The records below are to be duplicated exactly as they appear.

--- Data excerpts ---
◇ ◇ ◇ ◇

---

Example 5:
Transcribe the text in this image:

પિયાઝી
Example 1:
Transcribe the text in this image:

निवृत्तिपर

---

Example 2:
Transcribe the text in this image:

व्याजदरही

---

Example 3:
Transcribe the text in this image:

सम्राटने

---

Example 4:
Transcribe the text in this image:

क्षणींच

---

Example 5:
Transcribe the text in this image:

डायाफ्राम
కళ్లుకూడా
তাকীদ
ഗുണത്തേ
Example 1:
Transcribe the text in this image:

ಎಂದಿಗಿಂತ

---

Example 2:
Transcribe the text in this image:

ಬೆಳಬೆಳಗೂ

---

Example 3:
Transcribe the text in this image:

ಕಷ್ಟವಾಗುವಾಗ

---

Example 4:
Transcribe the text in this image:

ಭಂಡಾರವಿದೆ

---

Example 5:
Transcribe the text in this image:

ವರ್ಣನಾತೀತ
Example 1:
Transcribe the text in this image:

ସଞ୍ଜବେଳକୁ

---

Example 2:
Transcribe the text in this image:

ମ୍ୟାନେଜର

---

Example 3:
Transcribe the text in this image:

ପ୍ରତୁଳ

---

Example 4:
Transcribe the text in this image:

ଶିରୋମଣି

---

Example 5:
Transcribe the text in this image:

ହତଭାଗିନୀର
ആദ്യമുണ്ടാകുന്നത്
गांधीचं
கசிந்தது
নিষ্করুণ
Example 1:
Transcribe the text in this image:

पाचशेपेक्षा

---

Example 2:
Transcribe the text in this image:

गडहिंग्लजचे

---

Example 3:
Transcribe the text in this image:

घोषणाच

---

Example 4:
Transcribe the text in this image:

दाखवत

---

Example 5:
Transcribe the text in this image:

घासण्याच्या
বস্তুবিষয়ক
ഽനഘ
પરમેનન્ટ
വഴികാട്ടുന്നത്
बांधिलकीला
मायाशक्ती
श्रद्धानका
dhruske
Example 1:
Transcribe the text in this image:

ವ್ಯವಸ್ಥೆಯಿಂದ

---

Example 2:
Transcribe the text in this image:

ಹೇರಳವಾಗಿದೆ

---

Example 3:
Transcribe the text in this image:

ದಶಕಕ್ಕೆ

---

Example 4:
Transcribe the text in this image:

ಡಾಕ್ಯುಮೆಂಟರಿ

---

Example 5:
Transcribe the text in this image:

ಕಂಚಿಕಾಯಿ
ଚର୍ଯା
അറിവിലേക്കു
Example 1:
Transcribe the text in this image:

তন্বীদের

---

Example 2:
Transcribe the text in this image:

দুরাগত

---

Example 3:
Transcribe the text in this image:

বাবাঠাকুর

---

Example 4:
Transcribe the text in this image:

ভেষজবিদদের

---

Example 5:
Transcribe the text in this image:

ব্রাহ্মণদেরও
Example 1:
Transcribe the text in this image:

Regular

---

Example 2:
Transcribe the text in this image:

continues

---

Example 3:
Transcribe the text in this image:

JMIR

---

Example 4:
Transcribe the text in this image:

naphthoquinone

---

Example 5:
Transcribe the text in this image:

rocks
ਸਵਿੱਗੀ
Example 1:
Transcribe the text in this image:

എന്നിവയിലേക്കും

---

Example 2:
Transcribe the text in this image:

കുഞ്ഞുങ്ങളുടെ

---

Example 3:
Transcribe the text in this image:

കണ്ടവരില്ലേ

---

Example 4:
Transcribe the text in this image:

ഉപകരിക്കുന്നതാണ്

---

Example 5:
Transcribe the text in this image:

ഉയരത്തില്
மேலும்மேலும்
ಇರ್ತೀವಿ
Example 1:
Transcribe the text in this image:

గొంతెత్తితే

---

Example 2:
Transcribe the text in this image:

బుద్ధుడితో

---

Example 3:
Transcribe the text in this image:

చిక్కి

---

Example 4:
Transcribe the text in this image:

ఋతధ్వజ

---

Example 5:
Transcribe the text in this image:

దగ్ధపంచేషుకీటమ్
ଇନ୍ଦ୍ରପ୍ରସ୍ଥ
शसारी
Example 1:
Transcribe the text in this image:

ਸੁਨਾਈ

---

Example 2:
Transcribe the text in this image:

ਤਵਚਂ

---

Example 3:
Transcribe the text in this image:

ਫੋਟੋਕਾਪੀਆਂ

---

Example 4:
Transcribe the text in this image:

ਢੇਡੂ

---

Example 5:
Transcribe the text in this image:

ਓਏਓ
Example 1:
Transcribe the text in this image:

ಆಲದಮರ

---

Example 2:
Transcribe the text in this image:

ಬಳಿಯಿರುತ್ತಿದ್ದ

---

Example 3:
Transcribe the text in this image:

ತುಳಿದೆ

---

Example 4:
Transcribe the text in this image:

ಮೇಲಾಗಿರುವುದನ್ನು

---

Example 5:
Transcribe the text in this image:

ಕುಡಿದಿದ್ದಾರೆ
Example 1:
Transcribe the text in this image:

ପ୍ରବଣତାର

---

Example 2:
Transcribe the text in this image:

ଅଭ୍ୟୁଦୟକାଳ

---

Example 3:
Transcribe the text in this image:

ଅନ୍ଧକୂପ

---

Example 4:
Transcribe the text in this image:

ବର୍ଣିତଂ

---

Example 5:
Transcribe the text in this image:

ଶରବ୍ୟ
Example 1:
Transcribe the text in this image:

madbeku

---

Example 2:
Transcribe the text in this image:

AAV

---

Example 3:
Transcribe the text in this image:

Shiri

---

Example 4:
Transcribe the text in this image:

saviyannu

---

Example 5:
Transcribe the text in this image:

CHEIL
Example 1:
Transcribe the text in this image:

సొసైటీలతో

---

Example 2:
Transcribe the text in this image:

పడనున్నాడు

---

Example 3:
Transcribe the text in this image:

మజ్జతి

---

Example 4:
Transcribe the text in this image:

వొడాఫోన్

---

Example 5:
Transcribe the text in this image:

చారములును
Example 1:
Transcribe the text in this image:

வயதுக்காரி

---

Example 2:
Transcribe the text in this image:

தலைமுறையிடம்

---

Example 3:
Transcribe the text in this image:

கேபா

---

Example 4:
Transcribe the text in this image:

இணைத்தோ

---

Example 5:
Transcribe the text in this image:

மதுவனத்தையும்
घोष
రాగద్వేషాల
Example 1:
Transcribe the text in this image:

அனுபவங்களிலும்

◇ ◇ ◇ ◇

--- Result ---
---

Example 5:
Transcribe the text in this image:

પિયાઝી
Example 1:
Transcribe the text in this image:

निवृत्तिपर

---

Example 2:
Transcribe the text in this image:

व्याजदरही

---

Example 3:
Transcribe the text in this image:

सम्राटने

---

Example 4:
Transcribe the text in this image:

क्षणींच

---

Example 5:
Transcribe the text in this image:

डायाफ्राम
కళ్లుకూడా
তাকীদ
ഗുണത്തേ
Example 1:
Transcribe the text in this image:

ಎಂದಿಗಿಂತ

---

Example 2:
Transcribe the text in this image:

ಬೆಳಬೆಳಗೂ

---

Example 3:
Transcribe the text in this image:

ಕಷ್ಟವಾಗುವಾಗ

---

Example 4:
Transcribe the text in this image:

ಭಂಡಾರವಿದೆ

---

Example 5:
Transcribe the text in this image:

ವರ್ಣನಾತೀತ
Example 1:
Transcribe the text in this image:

ସଞ୍ଜବେଳକୁ

---

Example 2:
Transcribe the text in this image:

ମ୍ୟାନେଜର

---

Example 3:
Transcribe the text in this image:

ପ୍ରତୁଳ

---

Example 4:
Transcribe the text in this image:

ଶିରୋମଣି

---

Example 5:
Transcribe the text in this image:

ହତଭାଗିନୀର
ആദ്യമുണ്ടാകുന്നത്
गांधीचं
கசிந்தது
নিষ্করুণ
Example 1:
Transcribe the text in this image:

पाचशेपेक्षा

---

Example 2:
Transcribe the text in this image:

गडहिंग्लजचे

---

Example 3:
Transcribe the text in this image:

घोषणाच

---

Example 4:
Transcribe the text in this image:

दाखवत

---

Example 5:
Transcribe the text in this image:

घासण्याच्या
বস্তুবিষয়ক
ഽനഘ
પરમેનન્ટ
വഴികാട്ടുന്നത്
बांधिलकीला
मायाशक्ती
श्रद्धानका
dhruske
Example 1:
Transcribe the text in this image:

ವ್ಯವಸ್ಥೆಯಿಂದ

---

Example 2:
Transcribe the text in this image:

ಹೇರಳವಾಗಿದೆ

---

Example 3:
Transcribe the text in this image:

ದಶಕಕ್ಕೆ

---

Example 4:
Transcribe the text in this image:

ಡಾಕ್ಯುಮೆಂಟರಿ

---

Example 5:
Transcribe the text in this image:

ಕಂಚಿಕಾಯಿ
ଚର୍ଯା
അറിവിലേക്കു
Example 1:
Transcribe the text in this image:

তন্বীদের

---

Example 2:
Transcribe the text in this image:

দুরাগত

---

Example 3:
Transcribe the text in this image:

বাবাঠাকুর

---

Example 4:
Transcribe the text in this image:

ভেষজবিদদের

---

Example 5:
Transcribe the text in this image:

ব্রাহ্মণদেরও
Example 1:
Transcribe the text in this image:

Regular

---

Example 2:
Transcribe the text in this image:

continues

---

Example 3:
Transcribe the text in this image:

JMIR

---

Example 4:
Transcribe the text in this image:

naphthoquinone

---

Example 5:
Transcribe the text in this image:

rocks
ਸਵਿੱਗੀ
Example 1:
Transcribe the text in this image:

എന്നിവയിലേക്കും

---

Example 2:
Transcribe the text in this image:

കുഞ്ഞുങ്ങളുടെ

---

Example 3:
Transcribe the text in this image:

കണ്ടവരില്ലേ

---

Example 4:
Transcribe the text in this image:

ഉപകരിക്കുന്നതാണ്

---

Example 5:
Transcribe the text in this image:

ഉയരത്തില്
மேலும்மேலும்
ಇರ್ತೀವಿ
Example 1:
Transcribe the text in this image:

గొంతెత్తితే

---

Example 2:
Transcribe the text in this image:

బుద్ధుడితో

---

Example 3:
Transcribe the text in this image:

చిక్కి

---

Example 4:
Transcribe the text in this image:

ఋతధ్వజ

---

Example 5:
Transcribe the text in this image:

దగ్ధపంచేషుకీటమ్
ଇନ୍ଦ୍ରପ୍ରସ୍ଥ
शसारी
Example 1:
Transcribe the text in this image:

ਸੁਨਾਈ

---

Example 2:
Transcribe the text in this image:

ਤਵਚਂ

---

Example 3:
Transcribe the text in this image:

ਫੋਟੋਕਾਪੀਆਂ

---

Example 4:
Transcribe the text in this image:

ਢੇਡੂ

---

Example 5:
Transcribe the text in this image:

ਓਏਓ
Example 1:
Transcribe the text in this image:

ಆಲದಮರ

---

Example 2:
Transcribe the text in this image:

ಬಳಿಯಿರುತ್ತಿದ್ದ

---

Example 3:
Transcribe the text in this image:

ತುಳಿದೆ

---

Example 4:
Transcribe the text in this image:

ಮೇಲಾಗಿರುವುದನ್ನು

---

Example 5:
Transcribe the text in this image:

ಕುಡಿದಿದ್ದಾರೆ
Example 1:
Transcribe the text in this image:

ପ୍ରବଣତାର

---

Example 2:
Transcribe the text in this image:

ଅଭ୍ୟୁଦୟକାଳ

---

Example 3:
Transcribe the text in this image:

ଅନ୍ଧକୂପ

---

Example 4:
Transcribe the text in this image:

ବର୍ଣିତଂ

---

Example 5:
Transcribe the text in this image:

ଶରବ୍ୟ
Example 1:
Transcribe the text in this image:

madbeku

---

Example 2:
Transcribe the text in this image:

AAV

---

Example 3:
Transcribe the text in this image:

Shiri

---

Example 4:
Transcribe the text in this image:

saviyannu

---

Example 5:
Transcribe the text in this image:

CHEIL
Example 1:
Transcribe the text in this image:

సొసైటీలతో

---

Example 2:
Transcribe the text in this image:

పడనున్నాడు

---

Example 3:
Transcribe the text in this image:

మజ్జతి

---

Example 4:
Transcribe the text in this image:

వొడాఫోన్

---

Example 5:
Transcribe the text in this image:

చారములును
Example 1:
Transcribe the text in this image:

வயதுக்காரி

---

Example 2:
Transcribe the text in this image:

தலைமுறையிடம்

---

Example 3:
Transcribe the text in this image:

கேபா

---

Example 4:
Transcribe the text in this image:

இணைத்தோ

---

Example 5:
Transcribe the text in this image:

மதுவனத்தையும்
घोष
రాగద్వేషాల
Example 1:
Transcribe the text in this image:

அனுபவங்களிலும்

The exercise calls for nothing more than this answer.